After that was completed, I met with another researcher at Princeton and talked to him about similarities and patterns in malicious code. He provided advice and links to look at to help me learn more about the topic and use that knowledge for the project. At the end of the week, I met with one of the PH. D students and we discussed what I should work on for the remainder of this week and the beginning of next week. We created a long list and I started with creating a decoder that takes in the encoded HTML files and returns a standard version a human is able to read. I will work on finishing the rest of the list next week. During this week, I was able to attend a PH. D student research panel. I had the opportunity to listen to Computer Science PH. D students talk about their research and the feedback they received from other students and professors. I learned a lot more about Bitcoins, online learning applications replacing traditional learning, and IOT hacking. I was glad that I was able to listen in on this meeting and learn more about the research other researchers in the department are working on. I began this week by having a meeting with the two PHD students who lead this project. We discussed what I should start working on now that I had made myself familiar with their code and data. Since our project is comparing the same webpage loaded in various locations to see the differences, and then decide if those differences are malicious or not, we decided it would be best if I made a new comparison script to compare the files and improve their previous method.

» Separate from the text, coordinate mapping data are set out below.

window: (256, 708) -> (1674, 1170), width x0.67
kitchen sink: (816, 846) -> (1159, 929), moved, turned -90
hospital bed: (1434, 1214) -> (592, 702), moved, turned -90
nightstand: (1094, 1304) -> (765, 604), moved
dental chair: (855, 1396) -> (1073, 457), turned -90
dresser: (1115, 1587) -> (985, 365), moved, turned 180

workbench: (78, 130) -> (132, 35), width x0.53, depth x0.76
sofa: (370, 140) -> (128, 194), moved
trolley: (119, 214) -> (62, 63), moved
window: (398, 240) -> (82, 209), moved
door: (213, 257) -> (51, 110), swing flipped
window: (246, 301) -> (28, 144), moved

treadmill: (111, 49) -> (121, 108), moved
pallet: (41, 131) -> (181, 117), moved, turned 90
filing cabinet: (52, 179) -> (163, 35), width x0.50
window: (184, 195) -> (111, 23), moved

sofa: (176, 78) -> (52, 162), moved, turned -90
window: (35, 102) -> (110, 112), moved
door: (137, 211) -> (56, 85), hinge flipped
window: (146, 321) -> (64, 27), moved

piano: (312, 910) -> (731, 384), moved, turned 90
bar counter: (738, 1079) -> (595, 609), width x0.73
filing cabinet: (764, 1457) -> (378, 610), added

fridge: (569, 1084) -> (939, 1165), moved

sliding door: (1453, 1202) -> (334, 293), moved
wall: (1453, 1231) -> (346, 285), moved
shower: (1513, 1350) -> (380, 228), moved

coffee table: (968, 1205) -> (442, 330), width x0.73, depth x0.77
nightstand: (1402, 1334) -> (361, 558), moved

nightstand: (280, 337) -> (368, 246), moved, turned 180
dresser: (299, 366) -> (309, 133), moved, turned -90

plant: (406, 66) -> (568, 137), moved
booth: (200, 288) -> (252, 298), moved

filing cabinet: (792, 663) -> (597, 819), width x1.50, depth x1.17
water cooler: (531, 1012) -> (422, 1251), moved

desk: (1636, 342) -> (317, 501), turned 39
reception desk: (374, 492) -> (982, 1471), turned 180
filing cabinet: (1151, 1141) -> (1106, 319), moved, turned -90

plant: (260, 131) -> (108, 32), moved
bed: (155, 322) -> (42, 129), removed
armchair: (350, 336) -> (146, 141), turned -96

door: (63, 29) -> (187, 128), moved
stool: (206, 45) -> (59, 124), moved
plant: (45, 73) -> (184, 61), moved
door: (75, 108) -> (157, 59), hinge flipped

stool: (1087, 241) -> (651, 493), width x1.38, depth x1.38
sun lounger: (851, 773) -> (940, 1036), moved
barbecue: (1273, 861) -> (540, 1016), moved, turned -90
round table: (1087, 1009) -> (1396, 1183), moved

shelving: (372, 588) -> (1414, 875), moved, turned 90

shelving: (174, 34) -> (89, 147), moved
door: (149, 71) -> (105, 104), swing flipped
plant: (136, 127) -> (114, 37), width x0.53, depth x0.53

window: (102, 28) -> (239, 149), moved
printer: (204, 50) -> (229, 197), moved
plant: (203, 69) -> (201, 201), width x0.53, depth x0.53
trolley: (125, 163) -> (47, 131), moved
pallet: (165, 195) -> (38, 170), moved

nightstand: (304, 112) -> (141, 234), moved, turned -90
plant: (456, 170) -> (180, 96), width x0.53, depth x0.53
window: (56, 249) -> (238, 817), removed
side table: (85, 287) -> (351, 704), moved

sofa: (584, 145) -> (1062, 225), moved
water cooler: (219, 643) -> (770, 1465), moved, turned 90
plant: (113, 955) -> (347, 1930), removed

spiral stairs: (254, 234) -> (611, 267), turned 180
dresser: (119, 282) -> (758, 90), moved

I worked on this for part of the week along with reading published papers that dealt with research similar to the problem we were researching. At our mid-week meeting, they looked at my code and provided feedback. For the rest of this week and the beginning of next, I will be working on adding parts to my code so that it can be successfully swapped in the project with their old code. I will also be looking up and taking notes on examples of malicious code to find if there are any similarities we can find to properly make code that can distinguish between malicious and benign changes. We’re working on finding the distinction between what we consider malicious and benign since some of the changes the code alerts to now are location differences or different user ID’s. Since the set up and variable names will change between sites, we are trying to see how we can create a universal method for ignoring those changes since they don’t count as malicious changes. I met with my professor this week after he returned from conferences. We discussed three possible topics of research that I could study: vulnerability risks of toys that connect to the internet, insecure websites susceptible to man-in-the-middle attacks, and Internet censorship. We have decided to go with insecure websites and their vulnerability to malicious attacks.
There were two students here at Princeton that had started a project on this years ago and eventually stopped working on it. While I am here for the summer, we are going to pick this project back up and try to make more progress on it. We are beginning by using Alexa from Amazon to give us the top 100 sites from various locations globally to see the difference in HTTP responses. Then, we will use this information to build a system that can notify users when the website they are using has been tampered with by a middle-man source. Our program will hopefully be able to tell the difference between benign and malicious attacks so that users will only be notified when there is a risk involved. I spent the later portion of this week meeting with my professor and other professors at Princeton as well as meeting with the students who began this website project, aka Stormship. I have been going over their data and trying to understand what they have done so far and what I will do for the rest of this summer to add onto their work. |
|